## Problem to solve
Every line of the material below should be output exactly as written, with the images skipped.

Records provided Block Start

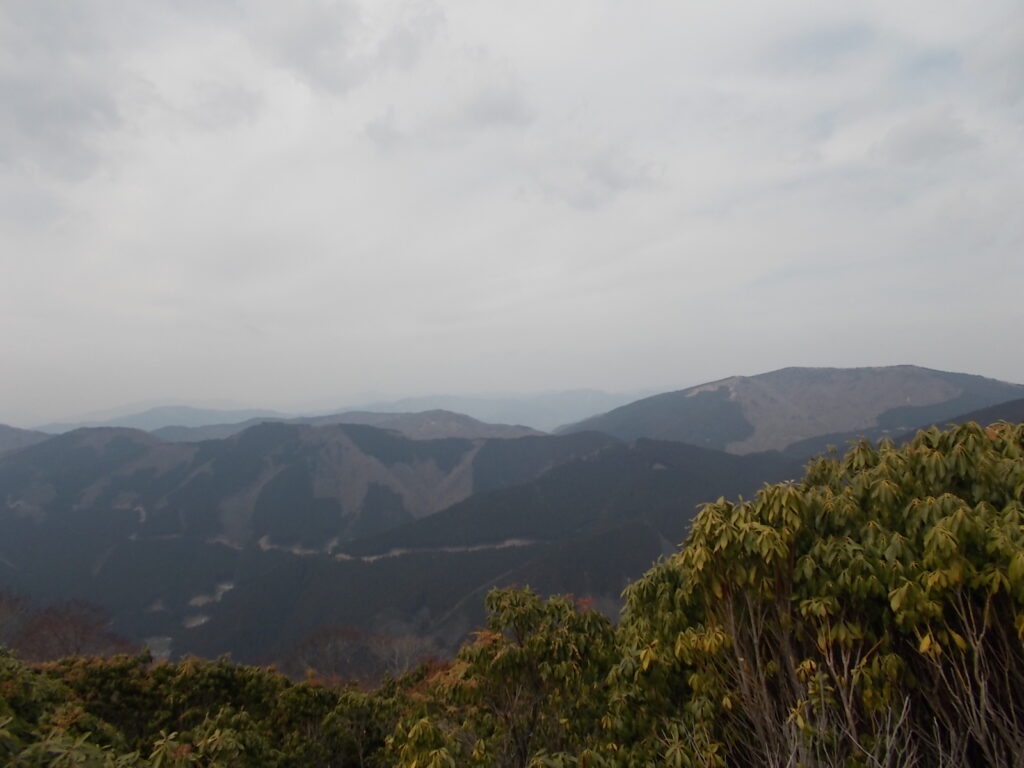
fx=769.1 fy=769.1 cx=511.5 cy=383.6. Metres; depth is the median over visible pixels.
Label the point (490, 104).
sky
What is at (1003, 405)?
hill
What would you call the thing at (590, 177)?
cloud
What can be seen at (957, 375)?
mountain
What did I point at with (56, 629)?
bare tree
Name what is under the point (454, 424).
hill
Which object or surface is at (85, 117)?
cloud
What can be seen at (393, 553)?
road
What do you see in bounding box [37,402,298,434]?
distant mountain
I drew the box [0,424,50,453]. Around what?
hill
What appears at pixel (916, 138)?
cloud
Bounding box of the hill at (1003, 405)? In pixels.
[892,398,1023,440]
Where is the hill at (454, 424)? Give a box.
[290,409,546,440]
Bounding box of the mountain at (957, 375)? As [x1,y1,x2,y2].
[557,366,1023,454]
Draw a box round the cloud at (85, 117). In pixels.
[0,0,129,183]
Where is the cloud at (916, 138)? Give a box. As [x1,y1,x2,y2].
[870,105,982,165]
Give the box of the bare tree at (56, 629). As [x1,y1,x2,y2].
[0,594,138,662]
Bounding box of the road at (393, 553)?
[328,536,543,560]
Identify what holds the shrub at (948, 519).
on the ground
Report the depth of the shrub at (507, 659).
6.13 m
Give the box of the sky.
[0,0,1023,422]
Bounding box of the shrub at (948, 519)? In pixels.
[598,419,1023,767]
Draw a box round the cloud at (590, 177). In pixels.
[520,146,660,209]
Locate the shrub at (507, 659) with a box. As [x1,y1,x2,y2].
[393,585,619,767]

Records provided Block End

## Exercise solution
fx=769.1 fy=769.1 cx=511.5 cy=383.6. Metres; depth is the median over visible pixels.
Label the point (490, 104).
sky
What is at (1003, 405)?
hill
What would you call the thing at (590, 177)?
cloud
What can be seen at (957, 375)?
mountain
What did I point at with (56, 629)?
bare tree
Name what is under the point (454, 424).
hill
Which object or surface is at (85, 117)?
cloud
What can be seen at (393, 553)?
road
What do you see in bounding box [37,402,298,434]?
distant mountain
I drew the box [0,424,50,453]. Around what?
hill
What appears at pixel (916, 138)?
cloud
Bounding box of the hill at (1003, 405)? In pixels.
[892,398,1023,440]
Where is the hill at (454, 424)? Give a box.
[290,409,546,440]
Bounding box of the mountain at (957, 375)? As [x1,y1,x2,y2].
[557,366,1023,454]
Draw a box round the cloud at (85, 117). In pixels.
[0,0,129,183]
Where is the cloud at (916, 138)? Give a box. As [x1,y1,x2,y2].
[870,105,982,165]
Give the box of the bare tree at (56, 629). As [x1,y1,x2,y2].
[0,594,138,662]
Bounding box of the road at (393, 553)?
[328,536,543,560]
Identify what holds the shrub at (948, 519).
on the ground
Report the depth of the shrub at (507, 659).
6.13 m
Give the box of the sky.
[0,0,1023,422]
Bounding box of the shrub at (948, 519)? In pixels.
[598,419,1023,767]
Draw a box round the cloud at (590, 177). In pixels.
[520,146,660,209]
Locate the shrub at (507, 659) with a box. As [x1,y1,x2,y2].
[393,585,619,767]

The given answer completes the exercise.